トヨタの完全子会社になるダイハツ、TNGAならぬ「DNGA」で小型車開発を強化製造マネジメントニュース

ダイハツ工業は、2016年8月にトヨタ自動車の完全子会社となることに向けた組織改正を実施すると発表した。従来の機能ごとの本部制を廃して4つのユニットを置き、TNGA(Toyota New Global Architecture)ならぬ「DNGA」というクルマづくりを推し進める。ダイハツブランドの進化とトヨタグループの小型車強化を両立する体制とする。

» 2016年03月16日 16時00分 公開
[齊藤由希MONOist]

 ダイハツ工業は2016年3月16日、同年8月にトヨタ自動車の完全子会社となることに向けた組織改正を実施すると発表した。従来の機能ごとの本部制を廃して4つのユニットを置き、TNGA(Toyota New Global Architecture)ならぬ「DNGA」というクルマづくりを推し進める。ダイハツブランドの進化とトヨタグループの小型車強化を両立する体制で2016年4月から動き始める。

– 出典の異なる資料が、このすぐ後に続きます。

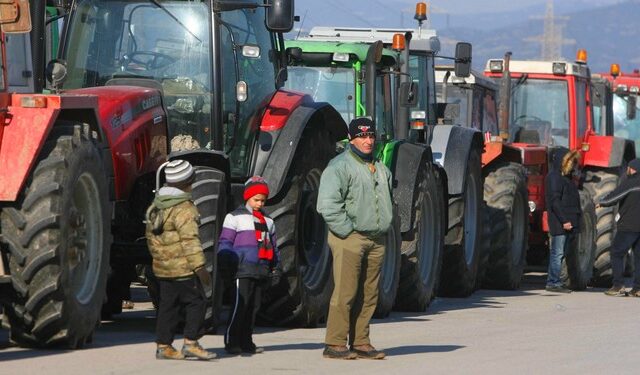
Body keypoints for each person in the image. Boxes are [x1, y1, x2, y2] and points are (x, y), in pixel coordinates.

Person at [316, 117, 393, 360]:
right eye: (362, 136)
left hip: (376, 239)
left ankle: (361, 342)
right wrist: (347, 231)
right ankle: (335, 343)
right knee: (346, 292)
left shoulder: (381, 168)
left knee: (369, 294)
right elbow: (327, 205)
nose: (368, 141)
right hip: (350, 237)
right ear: (351, 139)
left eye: (371, 136)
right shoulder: (339, 166)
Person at [145, 159, 216, 361]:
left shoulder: (156, 206)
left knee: (168, 306)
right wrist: (200, 268)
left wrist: (160, 260)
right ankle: (191, 343)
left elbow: (151, 239)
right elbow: (190, 240)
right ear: (188, 182)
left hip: (163, 268)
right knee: (197, 302)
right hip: (184, 268)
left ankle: (164, 345)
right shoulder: (184, 208)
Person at [218, 176, 279, 355]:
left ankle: (247, 341)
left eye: (263, 200)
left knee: (254, 308)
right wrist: (226, 261)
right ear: (247, 197)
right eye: (256, 200)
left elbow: (273, 247)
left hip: (261, 269)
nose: (259, 203)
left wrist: (276, 267)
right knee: (240, 306)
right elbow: (225, 241)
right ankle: (232, 340)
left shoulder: (269, 222)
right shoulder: (234, 217)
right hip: (242, 269)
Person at [597, 158, 640, 297]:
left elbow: (613, 198)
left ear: (632, 169)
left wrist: (601, 203)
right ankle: (638, 288)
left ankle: (618, 286)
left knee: (616, 252)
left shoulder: (630, 183)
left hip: (628, 225)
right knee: (638, 257)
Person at [545, 149, 582, 293]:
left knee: (562, 253)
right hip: (560, 223)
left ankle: (556, 281)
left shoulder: (567, 179)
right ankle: (553, 282)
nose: (574, 166)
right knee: (557, 253)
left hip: (569, 223)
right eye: (571, 162)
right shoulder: (554, 177)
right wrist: (564, 221)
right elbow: (554, 201)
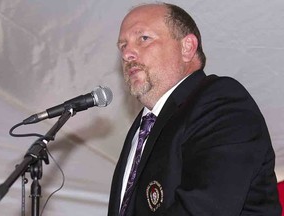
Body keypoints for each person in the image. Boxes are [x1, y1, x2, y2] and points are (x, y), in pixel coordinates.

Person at [108, 2, 281, 216]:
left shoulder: (221, 101)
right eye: (122, 46)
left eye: (143, 38)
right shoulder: (142, 128)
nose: (127, 54)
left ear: (187, 47)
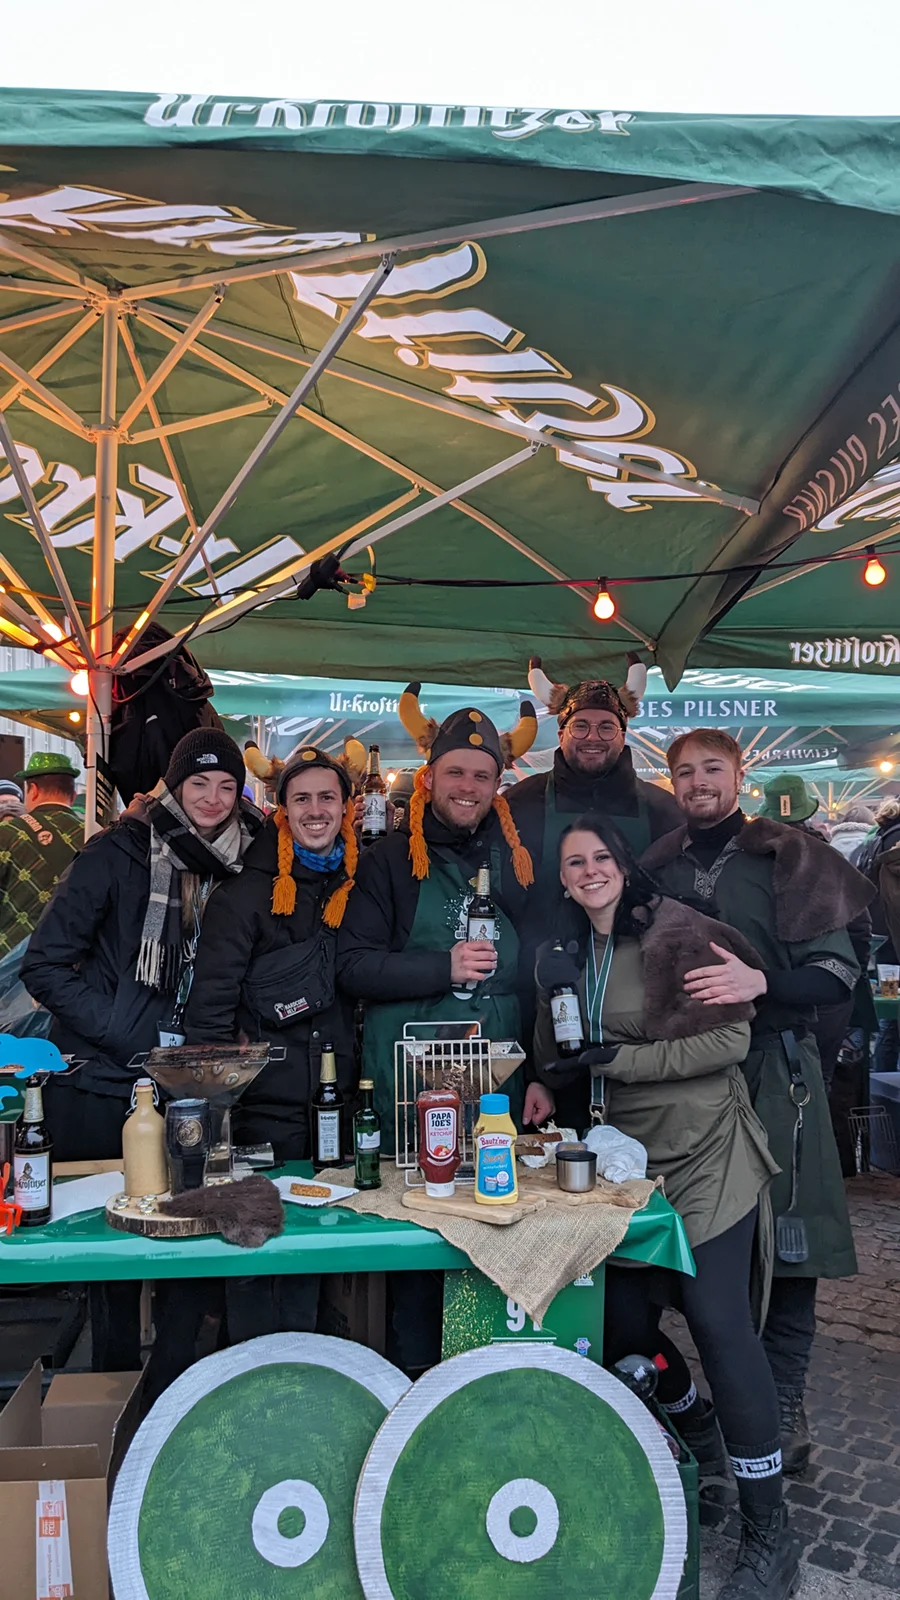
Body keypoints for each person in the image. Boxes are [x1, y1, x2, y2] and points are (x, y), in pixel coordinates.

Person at [533, 817, 792, 1600]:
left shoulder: (678, 930)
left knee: (716, 1320)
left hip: (708, 1150)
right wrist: (558, 1070)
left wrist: (621, 1059)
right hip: (626, 1159)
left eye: (600, 857)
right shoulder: (571, 951)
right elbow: (568, 1049)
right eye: (574, 863)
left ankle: (769, 1533)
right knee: (620, 1324)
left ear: (623, 862)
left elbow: (728, 1042)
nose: (588, 871)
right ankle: (699, 1428)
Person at [642, 731, 871, 1478]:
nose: (699, 782)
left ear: (741, 774)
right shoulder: (657, 866)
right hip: (686, 1088)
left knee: (790, 1251)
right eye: (686, 772)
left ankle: (785, 1405)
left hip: (778, 1078)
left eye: (713, 769)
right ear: (670, 781)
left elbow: (836, 976)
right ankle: (720, 1408)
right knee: (706, 1256)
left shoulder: (791, 856)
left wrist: (760, 984)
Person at [22, 728, 261, 1386]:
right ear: (174, 788)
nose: (212, 799)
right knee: (117, 1265)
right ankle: (112, 1398)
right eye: (198, 784)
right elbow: (45, 966)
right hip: (108, 1085)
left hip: (195, 1088)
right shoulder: (117, 853)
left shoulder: (247, 861)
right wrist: (130, 1034)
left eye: (226, 787)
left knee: (191, 1251)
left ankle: (174, 1394)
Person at [337, 687, 551, 1371]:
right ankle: (412, 1380)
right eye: (456, 772)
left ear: (498, 784)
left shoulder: (519, 863)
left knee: (494, 1226)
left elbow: (537, 975)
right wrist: (443, 964)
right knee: (421, 1245)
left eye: (482, 776)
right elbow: (354, 969)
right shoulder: (388, 862)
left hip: (496, 1084)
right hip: (412, 1084)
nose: (468, 786)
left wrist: (541, 1070)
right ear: (430, 778)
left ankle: (484, 1377)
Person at [183, 745, 359, 1340]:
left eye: (327, 797)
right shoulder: (243, 898)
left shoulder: (360, 886)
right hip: (264, 1114)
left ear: (347, 807)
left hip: (338, 1108)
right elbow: (208, 1017)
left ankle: (307, 1371)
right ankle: (250, 1375)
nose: (316, 810)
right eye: (301, 798)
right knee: (256, 1257)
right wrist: (216, 1119)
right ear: (281, 810)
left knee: (315, 1258)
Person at [755, 775, 874, 1092]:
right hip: (829, 993)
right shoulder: (828, 857)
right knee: (820, 1082)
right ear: (807, 812)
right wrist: (847, 974)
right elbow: (860, 928)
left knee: (772, 1088)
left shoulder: (751, 862)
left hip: (770, 996)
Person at [0, 754, 82, 958]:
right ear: (73, 795)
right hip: (73, 963)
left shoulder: (6, 833)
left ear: (33, 790)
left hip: (13, 962)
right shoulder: (94, 836)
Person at [855, 797, 900, 1073]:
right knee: (891, 1020)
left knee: (890, 1017)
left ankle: (880, 1085)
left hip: (883, 945)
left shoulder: (876, 838)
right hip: (893, 941)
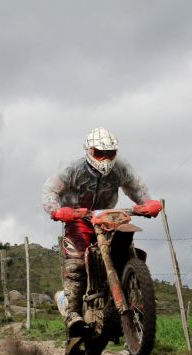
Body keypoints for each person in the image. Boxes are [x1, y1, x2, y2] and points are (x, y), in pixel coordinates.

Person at [42, 127, 162, 335]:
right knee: (76, 263)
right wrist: (57, 210)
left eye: (110, 153)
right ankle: (71, 311)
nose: (105, 159)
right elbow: (50, 189)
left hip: (110, 217)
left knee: (126, 251)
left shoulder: (121, 168)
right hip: (79, 217)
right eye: (99, 153)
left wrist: (147, 203)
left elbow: (136, 187)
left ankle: (136, 298)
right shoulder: (72, 168)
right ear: (88, 151)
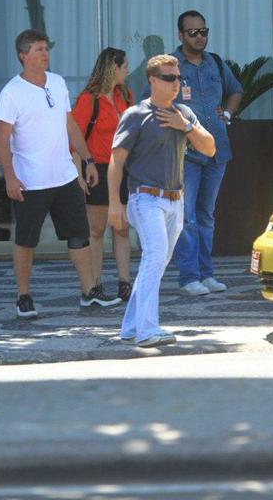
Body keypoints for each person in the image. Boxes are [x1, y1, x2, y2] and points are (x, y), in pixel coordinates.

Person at [0, 29, 120, 319]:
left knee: (79, 236)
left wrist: (87, 159)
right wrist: (10, 177)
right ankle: (23, 297)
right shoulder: (12, 92)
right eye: (38, 49)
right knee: (26, 240)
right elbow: (2, 140)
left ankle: (89, 292)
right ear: (23, 56)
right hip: (30, 181)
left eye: (46, 48)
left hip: (64, 177)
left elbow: (71, 126)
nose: (45, 53)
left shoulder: (59, 83)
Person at [108, 54, 215, 348]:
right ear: (153, 80)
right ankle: (147, 330)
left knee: (155, 263)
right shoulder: (136, 114)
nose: (176, 84)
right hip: (145, 198)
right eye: (169, 78)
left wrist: (185, 126)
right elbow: (116, 161)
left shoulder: (183, 114)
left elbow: (209, 148)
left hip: (175, 201)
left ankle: (131, 326)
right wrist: (114, 204)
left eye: (179, 78)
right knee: (154, 257)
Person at [172, 10, 243, 295]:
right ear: (180, 35)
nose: (200, 37)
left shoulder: (215, 62)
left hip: (217, 151)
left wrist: (227, 113)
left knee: (206, 215)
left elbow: (236, 90)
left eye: (203, 31)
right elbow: (150, 102)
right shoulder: (171, 65)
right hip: (186, 154)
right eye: (193, 32)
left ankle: (206, 273)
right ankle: (189, 277)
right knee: (186, 216)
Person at [72, 47, 133, 302]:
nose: (127, 70)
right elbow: (74, 139)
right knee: (96, 230)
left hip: (122, 168)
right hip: (96, 169)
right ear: (113, 68)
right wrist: (79, 173)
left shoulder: (125, 95)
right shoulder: (89, 99)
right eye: (124, 66)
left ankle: (125, 283)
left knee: (121, 228)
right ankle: (94, 285)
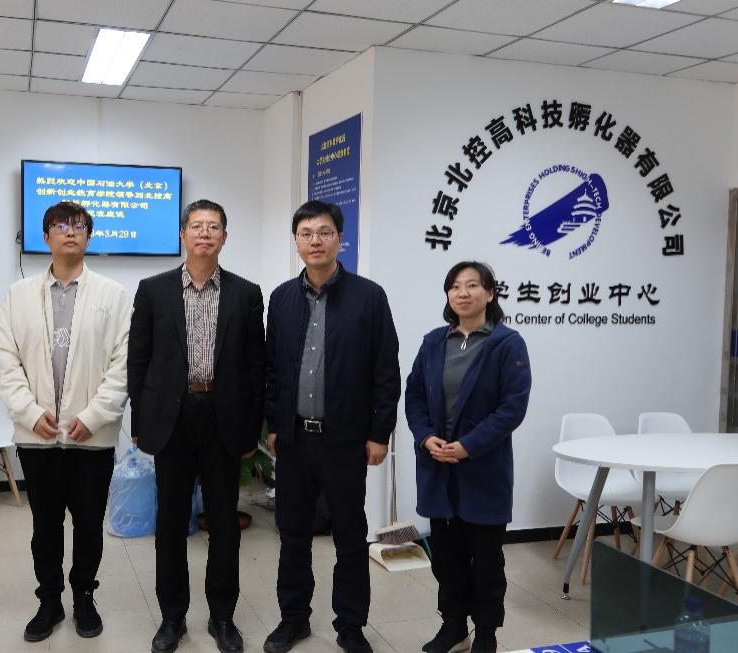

コーポレート コーポレート企画センター(コーポレート企画部、ものづくり企画部)
管理センター(人事・総務・経理・広報・渉外など)
技術開発センター(先行技術開発など)
DNGA 開発本部(製品企画部、デザイン部、開発部、QCT車両改革センター、技術統括部)
調達本部(調達部、中国(ユニット事業部)、中国事務所、ダイハツ(上海)商易(有))
生技製造本部(グローバル生産企画部、生産技術部、グローバル生産推進センター、工務部、本社(池田)・京都工場、滋賀(竜王)工場)
CS本部(グローバルCS企画部、サービス部、品質保証部、部品部、DNGA品質企画部)
ブランド Dブランドオフィス(商品企画部、法人事業部、国内マーケティング部、国内営業部、海外事業部)
プロジェクト推進オフィス(商品・事業企画部)
表 ダイハツ工業の新組織

 新組織は、コーポレート、DNGA、ブランド、直轄(監査部)の4つのユニットからなる。コーポレートユニットは、中長期のグループ戦略を立てるコーポレート企画センターと、戦略に合致した先行技術開発を行う技術開発センター、間接部門の管理センターで構成する。

 DNGAユニットは、「トヨタ自動車のTNGAと対をなすダイハツ独自のものづくり」(ダイハツ工業)であるDNGAを推進し、トヨタグループ内でダイハツ工業独自の価値を磨く。速やかな行動を取れる体制とするため、従来独立していた4つの本部を集約した。DNGAの具体的な戦略や方針はコーポレート企画センターが主導して決める。

 ブランドユニットには、国内と海外の営業部門を集約し、商品企画から販売まで一貫して推進できるようにする。トヨタ自動車と共同の海外展開や新興国開拓はプロジェクト推進オフィスが担う。

 親会社のトヨタ自動車は2016年4月1日付で、小型車から商用車、レクサスまで車格ごとのカンパニー制をとるが、現時点でダイハツ工業がカンパニー制に所属する予定はない。各部門でトヨタ自動車との緊密な連携体制を実現していく。